Woman Whose Leg Was Crushed By Taxi Expected To Spend Years Recuperating
Tuesday, February 15, 2011
A woman whose leg was crushed by a taxi that veered off a street and pinned her against a building in the Gaslamp Quarter is likely to spend years recuperating and could wind up losing the limb, a doctor assigned to her case said today.
"Most people take two years to recover from an injury like this," orthopedic surgeon Paul Girard said during an afternoon update on the condition of Encinitas resident Dominique Gambale. "Some take even more."
Gambale, 45, was standing near several dozen other people outside Stingaree nightclub at Sixth and Island avenues in downtown San Diego shortly before 2 a.m. Saturday when the cab veered into the crowd at about 15 mph, according to police.
The taxi driver, 52-year-old Sam Hassan Daly, later told police he blacked out moments before the crash, SDPD traffic Lt. Rick O'Hanlon said. There was no immediate indication he was intoxicated, according to O'Hanlon.
A total of 34 other pedestrians suffered less serious injuries, either from the wreck itself or during the chaotic scene that followed. In the moments after the crash, shocked and angered witnesses grabbed Daly, pulled him out of his vehicle and roughed him up, apparently believing he had tried to flee.

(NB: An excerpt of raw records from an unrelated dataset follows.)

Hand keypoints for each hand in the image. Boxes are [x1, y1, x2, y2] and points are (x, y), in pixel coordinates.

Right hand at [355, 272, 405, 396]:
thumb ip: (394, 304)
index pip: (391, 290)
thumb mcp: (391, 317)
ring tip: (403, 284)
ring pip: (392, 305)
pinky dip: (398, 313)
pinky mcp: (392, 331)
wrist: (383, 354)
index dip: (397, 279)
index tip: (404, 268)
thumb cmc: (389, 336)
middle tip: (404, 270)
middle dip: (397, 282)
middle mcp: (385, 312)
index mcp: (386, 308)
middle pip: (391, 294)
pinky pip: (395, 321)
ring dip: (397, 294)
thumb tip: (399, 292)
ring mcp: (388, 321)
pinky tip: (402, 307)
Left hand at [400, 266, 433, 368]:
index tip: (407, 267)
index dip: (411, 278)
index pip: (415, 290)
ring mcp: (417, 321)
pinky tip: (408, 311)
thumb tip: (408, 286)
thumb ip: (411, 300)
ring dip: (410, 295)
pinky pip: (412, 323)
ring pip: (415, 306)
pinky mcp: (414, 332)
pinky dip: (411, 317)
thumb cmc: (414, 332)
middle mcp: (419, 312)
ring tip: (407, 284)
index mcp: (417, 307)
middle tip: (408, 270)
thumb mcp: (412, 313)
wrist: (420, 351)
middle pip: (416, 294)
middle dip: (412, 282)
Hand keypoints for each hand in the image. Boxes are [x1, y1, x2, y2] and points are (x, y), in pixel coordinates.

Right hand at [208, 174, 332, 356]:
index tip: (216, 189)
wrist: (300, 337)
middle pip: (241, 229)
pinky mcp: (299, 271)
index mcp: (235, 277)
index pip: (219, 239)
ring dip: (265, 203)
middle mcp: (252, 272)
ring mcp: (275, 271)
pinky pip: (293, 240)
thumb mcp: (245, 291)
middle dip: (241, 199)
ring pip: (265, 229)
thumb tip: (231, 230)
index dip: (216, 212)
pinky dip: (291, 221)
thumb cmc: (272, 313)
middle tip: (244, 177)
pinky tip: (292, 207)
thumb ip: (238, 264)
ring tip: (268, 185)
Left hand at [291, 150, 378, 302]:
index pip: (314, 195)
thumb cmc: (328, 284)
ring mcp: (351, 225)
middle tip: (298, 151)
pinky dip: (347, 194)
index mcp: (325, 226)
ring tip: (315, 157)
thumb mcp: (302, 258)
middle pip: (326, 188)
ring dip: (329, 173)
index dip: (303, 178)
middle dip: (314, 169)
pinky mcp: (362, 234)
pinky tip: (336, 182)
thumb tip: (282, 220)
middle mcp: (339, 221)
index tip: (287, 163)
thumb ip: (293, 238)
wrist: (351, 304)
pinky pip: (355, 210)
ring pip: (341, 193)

The cabbie was left with a broken nose, though it was unclear if he suffered the injury in the traffic accident or during the subsequent melee, O'Hanlon said.
Due to the severity of Gambale's injuries -- police initially reported that her right leg had been severed below the knee -- doctors considered amputation "an option," Girard said during the briefing outside UCSD Medical Center in Hillcrest.
However, her overall good health. along with the degree of remaining nerve and circulatory function in the ravaged leg. made her a viable candidate for efforts to save the extremity, the surgeon said.
"Our team is optimistic. ... She had good blood flow to the end of the limb, which is an important factor in whether it's salvageable or not," he said.
So far, Gambale has had two surgeries, one in the hours after the accident and another Monday. The procedures largely served to clean her wounds and stabilize her leg as much as possible.
Gambale will have to undergo at least two reconstructive operations to graft in replacements for the considerable amount of lost soft tissue, according to Girard. It will be at least six months until the leg can bear any weight at all, he said.
For some time, she also will be at risk of losing the limb to infection. The surgeon said he had seen patients with injuries similar to Gambale's suffer that outcome as long as 12 years after the initial trauma.
"We're just getting to know each other," Girard said. "This is going to be a long relationship."
Gambale, who is under the care of a team of roughly 15 medical and surgical experts, has displayed a positive attitude in spite of the extent of her injuries, the surgeon said.
"She's actually in pretty good spirits," Girard said. "She's optimistic but realistic."